Chinese customers can now pay for the purchases they make on Apple’s App Store using WeChat Pay, a service offered by Tencent Holdings. This was announced amidst tensions between the two tech companies after Tencent launched a mini-program apps that is widely viewed as competing with the App Store. According to App Annie, a mobile analytics firm, the Chinese market led all other markets in the revenues that Apple generated from the App Store which reached a figure of $2.2 billion.

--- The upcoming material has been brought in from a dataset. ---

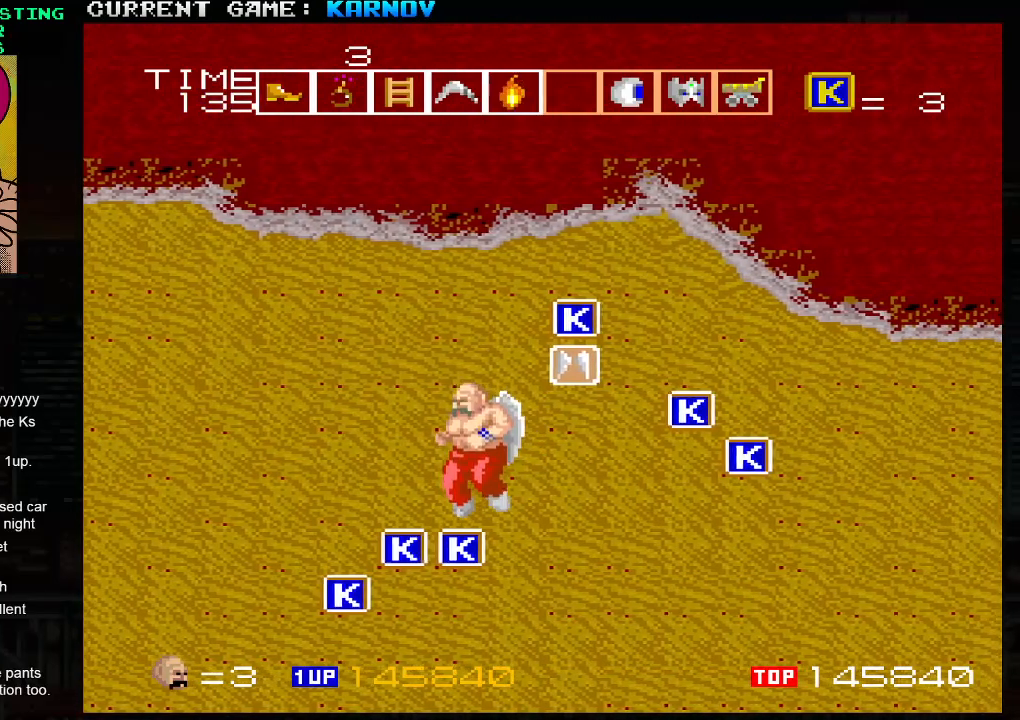
{"dt_ms": 500, "buttons": [], "left_stick": "down-left", "events": []}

“We are committed to offering customers across our ecosystem a variety of payment options that are simple and convenient,” read a statement from Apple announcing the development.
40% market share
The latest victory by Tencent comes even as the Chinese tech giant faces challenges from the Alibaba-owned mobile payments platform, Alipay. Currently WeChat Pay’s share of the Chinese market is about 40%. Alipay’s market share, on the other hand, is currently at around 50% having fallen from a high of 80% three years ago. Apple already accepts payments via Alipay having started accepting the method of payment back in late 2016. The Cupertino, California-based tech giant had also begun accepting UnionPay, a state-backed payments network, in 2014.
In China, WeChat has gained huge popularity as it serves a variety of functions including entertainment, social messaging, and mobile payments. It currently has monthly active users exceeding one billion. According to some analysts there is so much time spent on WeChat by users of smartphones in China that sales of Apple’s upcoming iPhone could be hurt. This is because consumers will not see the need of upgrading their smartphones as long as they are able to access the WeChat platform.
Apple Pay struggling
Apple has previously indicated that it views Tencent as a partner. Earlier in the month during an earnings call Apple’s chief executive officer Tim Cook branded the Chinese firm as one of the best and biggest developers the iPhone maker works with.
Apple’s move to accept payments via WeChat Pay however coincide with the struggles the tech firm has encountered in gaining traction with Apple Pay after having launched it in China last year in May. According to iResearch, Apple Pay’s Chinese footprint is currently negligible.